= Red Youth (Netherlands) =

Historic communist organization in the Netherlands

Red Youth (Rode Jeugd) was a communist organization in the Netherlands. It originated in the group around the periodical Rode Jeugd, which had been started by the pro-China Rode Vlag-grouping in 1966. In October 1967 the group around Rode Jeugd broke away, and formed their own organisation, Red Youth. The group was most active in the city of Eindhoven. They also used the names Revolutionair Volksverzet Nederland (Revolutionary People's Resistance Netherlands, RVN) and Philips Griekenland Aktiegroep (Philips Greece Action Group) as public cover names for "illegal" actions.

Lucien van Hoesel (born 1950) became the national secretary of Red Youth. Inside Red Youth two wings emerged. On one side stood the 'terrorists', who were inspired by the West German Red Army Faction (Rote Armee Fraktion, RAF) and who saw the strategy of urban guerrilla warfare as a path to follow to overthrow capitalism, and on the other the 'economists', who wanted to focus on socioeconomic struggles.
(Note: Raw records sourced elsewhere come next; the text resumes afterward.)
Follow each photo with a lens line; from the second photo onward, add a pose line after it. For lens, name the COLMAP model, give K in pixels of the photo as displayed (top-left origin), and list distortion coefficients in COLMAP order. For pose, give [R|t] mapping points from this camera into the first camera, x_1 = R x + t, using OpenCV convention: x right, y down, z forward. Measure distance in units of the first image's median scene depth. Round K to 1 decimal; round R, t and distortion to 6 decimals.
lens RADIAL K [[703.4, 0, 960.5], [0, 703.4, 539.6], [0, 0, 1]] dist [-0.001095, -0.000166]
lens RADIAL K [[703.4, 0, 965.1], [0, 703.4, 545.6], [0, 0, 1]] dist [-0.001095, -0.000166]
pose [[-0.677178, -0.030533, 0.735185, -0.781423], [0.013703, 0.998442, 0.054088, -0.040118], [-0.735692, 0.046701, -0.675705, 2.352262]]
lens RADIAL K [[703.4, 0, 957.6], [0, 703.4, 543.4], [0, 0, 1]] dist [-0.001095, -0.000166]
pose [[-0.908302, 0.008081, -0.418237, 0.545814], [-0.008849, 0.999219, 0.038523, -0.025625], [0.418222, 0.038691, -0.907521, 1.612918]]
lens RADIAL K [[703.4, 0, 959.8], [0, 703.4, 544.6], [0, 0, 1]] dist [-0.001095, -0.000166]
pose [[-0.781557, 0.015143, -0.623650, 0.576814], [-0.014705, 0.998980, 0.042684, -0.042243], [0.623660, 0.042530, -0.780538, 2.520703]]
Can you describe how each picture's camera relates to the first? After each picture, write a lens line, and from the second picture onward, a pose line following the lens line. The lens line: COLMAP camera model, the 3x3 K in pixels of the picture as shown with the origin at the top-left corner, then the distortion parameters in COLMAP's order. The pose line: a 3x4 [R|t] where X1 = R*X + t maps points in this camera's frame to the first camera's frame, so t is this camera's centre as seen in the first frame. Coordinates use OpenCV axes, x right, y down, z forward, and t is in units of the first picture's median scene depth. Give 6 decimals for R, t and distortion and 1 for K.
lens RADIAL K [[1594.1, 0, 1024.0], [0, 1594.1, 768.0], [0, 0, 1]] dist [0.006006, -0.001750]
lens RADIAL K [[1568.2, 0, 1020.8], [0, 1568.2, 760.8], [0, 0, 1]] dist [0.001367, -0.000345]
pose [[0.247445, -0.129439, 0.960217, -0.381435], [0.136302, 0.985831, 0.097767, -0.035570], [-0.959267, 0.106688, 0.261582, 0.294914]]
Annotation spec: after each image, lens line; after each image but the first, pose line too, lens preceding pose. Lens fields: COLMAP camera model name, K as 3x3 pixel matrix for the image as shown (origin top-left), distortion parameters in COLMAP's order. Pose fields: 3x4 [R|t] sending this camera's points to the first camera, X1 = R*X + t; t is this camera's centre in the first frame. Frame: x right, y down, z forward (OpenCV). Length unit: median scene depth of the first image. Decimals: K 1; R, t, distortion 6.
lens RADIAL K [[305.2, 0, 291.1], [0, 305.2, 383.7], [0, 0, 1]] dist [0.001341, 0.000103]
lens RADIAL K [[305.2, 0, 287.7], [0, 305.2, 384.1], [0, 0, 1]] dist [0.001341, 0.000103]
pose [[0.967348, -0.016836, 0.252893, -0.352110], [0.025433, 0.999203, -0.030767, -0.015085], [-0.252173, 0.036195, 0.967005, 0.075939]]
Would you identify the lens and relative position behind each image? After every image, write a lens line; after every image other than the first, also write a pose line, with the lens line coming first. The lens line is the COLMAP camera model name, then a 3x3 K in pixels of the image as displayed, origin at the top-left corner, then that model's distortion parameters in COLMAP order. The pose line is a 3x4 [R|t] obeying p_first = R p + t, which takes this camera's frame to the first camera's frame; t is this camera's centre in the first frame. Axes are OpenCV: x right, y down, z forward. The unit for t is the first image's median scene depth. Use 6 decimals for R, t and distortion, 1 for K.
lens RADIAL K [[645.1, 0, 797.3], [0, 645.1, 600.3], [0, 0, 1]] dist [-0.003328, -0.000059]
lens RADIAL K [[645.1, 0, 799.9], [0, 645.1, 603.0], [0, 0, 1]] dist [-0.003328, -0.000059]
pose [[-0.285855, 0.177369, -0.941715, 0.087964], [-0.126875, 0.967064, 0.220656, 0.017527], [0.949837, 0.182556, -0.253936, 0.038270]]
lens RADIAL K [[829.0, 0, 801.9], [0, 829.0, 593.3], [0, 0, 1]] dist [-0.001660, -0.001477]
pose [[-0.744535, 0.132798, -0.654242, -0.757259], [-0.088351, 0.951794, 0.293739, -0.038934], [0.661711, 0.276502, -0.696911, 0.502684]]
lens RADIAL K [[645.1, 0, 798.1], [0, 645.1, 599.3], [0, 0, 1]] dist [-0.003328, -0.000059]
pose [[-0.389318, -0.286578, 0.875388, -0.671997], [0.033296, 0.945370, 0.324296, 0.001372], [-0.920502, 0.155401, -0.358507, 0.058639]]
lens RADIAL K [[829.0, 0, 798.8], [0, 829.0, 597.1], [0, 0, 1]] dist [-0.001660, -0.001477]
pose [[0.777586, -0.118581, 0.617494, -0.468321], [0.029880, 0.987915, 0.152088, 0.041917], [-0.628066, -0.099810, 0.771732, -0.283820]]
After the Red Youth congress in July 1971 the 'economists', based in the Red Youth branches in Amsterdam and Kampen, broke away and formed the Red Youth (Marxist-Leninist). At the same time two other Red Youth branches broke away, Rotterdam and Nijmegen, alongside the existing one in Eindhoven, where the leader was Henk Wubben.

After the splits the Red Youth was in the hands of those who wanted to develop urban guerrilla. Red Youth members received military training at Popular Front for the Liberation of Palestine camps in South Yemen from RAF instructors. They carried out a number of actions, including bomb attacks and molotov cocktail attacks. Most of their bomb attacks were focused in Eindhoven. They also targeted Japanese emperor Hirohito on his state visit to the Netherlands in 1971, burning Japanese flags in front of cameras and a bomb being placed at his hotel, which failed to explode. However, no-one was ever killed in any of the Red Youth's actions.

In September 1972 they blew up the car of the Eindhoven police commissioner, J. Odekerken, and the residence of the mayor, Herman Witte. Then on 17 October they planted a bomb under the car of Philips commissioner J.G. Bavinck. American-owned targets in Utrecht and Rotterdam were also bombed, for which the group claims it was directed at "U.S. imperialism, in particular Vietnam and Chile." Nobody was injured in these attacks, but it caused much hysteria and a high number of further false bomb alerts in October. After these attacks, in December 1972, Van Hoesel was arrested and was later sentenced to two years in jail for possession of weapons and illegal explosives.

Red Youth set up front organizations such as Rode Hulp (Red Aid), giving assistance to prisoners, and Rood Verzetsfront (Red Resistance Front). Through the latter Red Youth conducted protest actions in support of Van Hoesel and RAF prisoners. In June 1973, the group was severely weakened following the arrest of member Ger Flokstra, who was carrying bomb supplies in a plan to bomb American targets. The belief of infiltrated informants in the group caused paranoia and distrust between the members of Red Youth. Officially, the organisation was disbanded on 14 March 1974 – however some members continued activities with the Red Aid organisation.